Nas últimas duas semanas, milhares de mulheres ocuparam as ruas e as redes em todo o Brasil para mostrar indignação contra o PL 1904/2024. Como se sabe, o projeto de lei de autoria do deputado federal evangélico Sóstenes Cavalcante (PL-RJ), integrante da Frente Parlamentar contra o Aborto e em Defesa da Vida, pretende equiparar o aborto realizado depois de 22 semanas de gravidez ao crime de homicídio, com pena de até 20 anos. Isso valeria inclusive nos casos de estupro e de risco à vida da gestante, em que o aborto é permitido por lei desde 1940. A reação contra essa tentativa de retrocesso pode estar sendo muito mais poderosa do que se poderia imaginar.
Desde que a Câmara dos Deputados tentou tocar a tramitação do PL 1904, a chamada “Maré Verde” pela legalização do aborto – que já vinha em ascensão por aqui e em toda a América Latina há anos – ganhou fôlego e vive um novo e importante ciclo de protestos.

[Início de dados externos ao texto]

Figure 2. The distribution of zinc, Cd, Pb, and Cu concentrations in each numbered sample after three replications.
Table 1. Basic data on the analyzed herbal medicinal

A importância dessa reação se reforça com a constatação de que o PL é a ponta de um imenso iceberg. A quatro meses das eleições municipais de 2024, mais uma vez o ataque ao aborto e aos direitos das mulheres está no centro das estratégias eleitorais de setores da direita. Mas engana-se quem vê nisso somente um “meio” para mobilizar bases e atrair votos. É também um fim em si mesmo, uma agenda política intencional de negação de direitos reprodutivos, sexuais e sociais às mulheres e pessoas que gestam.
Para situar a agenda antiaborto como um projeto de largo prazo, é útil reconstituir a sequência recente de acontecimentos que antecedeu a criação do PL 1904. Em dezembro de 2023, a prefeitura de São Paulo suspendeu o serviço de aborto legal do Hospital Vila Nova Cachoeirinha, um dos principais do país e um dos poucos a realizar o procedimento em casos de gestações avançadas. Profissionais foram obrigados pela secretaria de saúde a entregar prontuários de pacientes, o que é ilegal e viola o sigilo médico. Alguns deles estão sendo processados pelo Conselho Regional de Medicina de São Paulo pelo simples fato de terem tentado cumprir seu dever médico.

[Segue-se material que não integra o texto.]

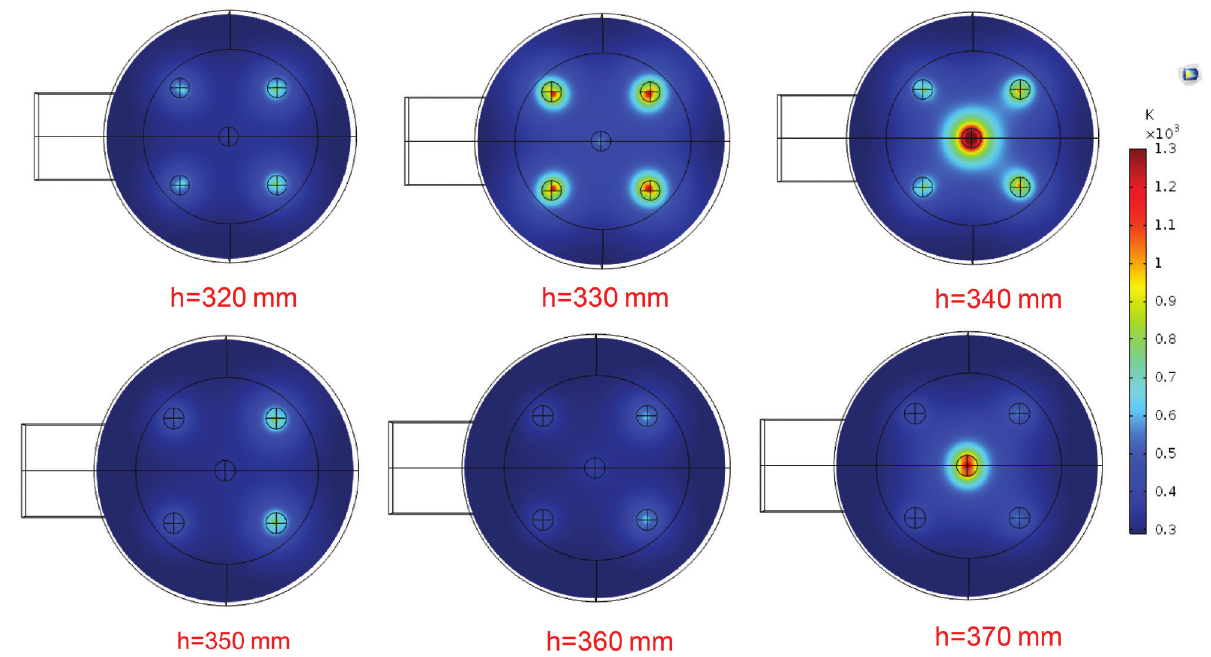
Figure 6: The temperature distribution profiles of combination B, height range from 320 to 370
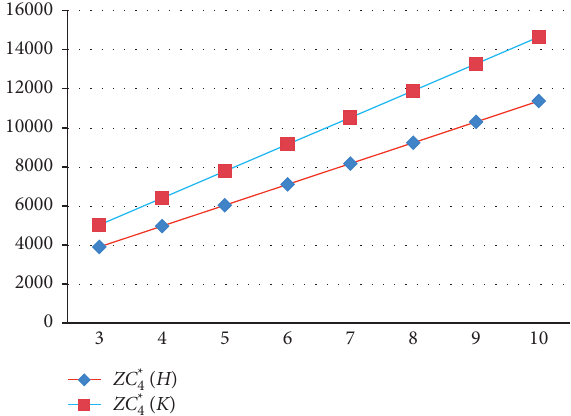
Figure 8: Comparison of ZC ∗ dimensions 3 ≤ n ≤ 10.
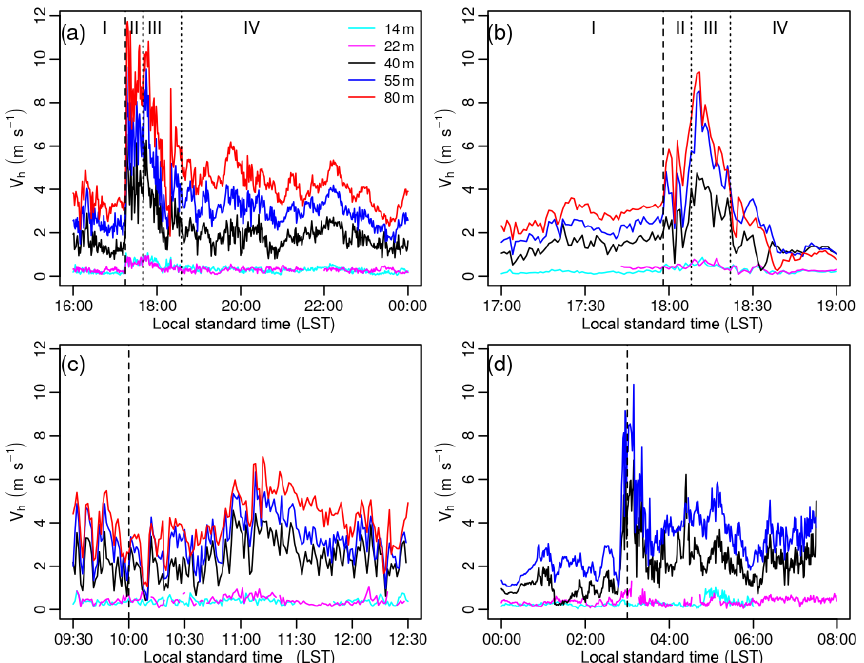
Figure 2. Temporal evolution of the mean horizontal wind speed at the different vertical levels, according to legend, for (a) event 1, (b) event 2, (c) event 3, and (d) event 4. The dashed vertical lines indicate the passage of the storm over or near the site at (a) 17:15LST, (b) 17:58LST, (c) 10:00LST, and (d) 03:00LST. The analysis of the cases I to IV is carried out in the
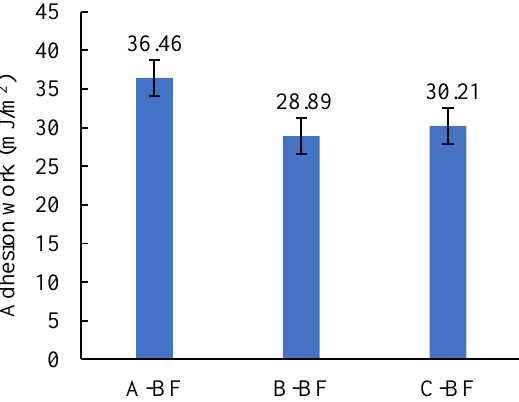
Figure 9. The adhesion work between BF and the asphalt mastic.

Para dirimir esta insegurança jurídica, que leva muitos profissionais a negar o aborto legal em gestações avançadas, o Ministério da Saúde emitiu em fevereiro de 2024 uma nota técnica em que reafirmava que a lei não impõe limite de tempo. A bancada evangélica reagiu e a nota técnica foi revogada menos de 24 horas depois.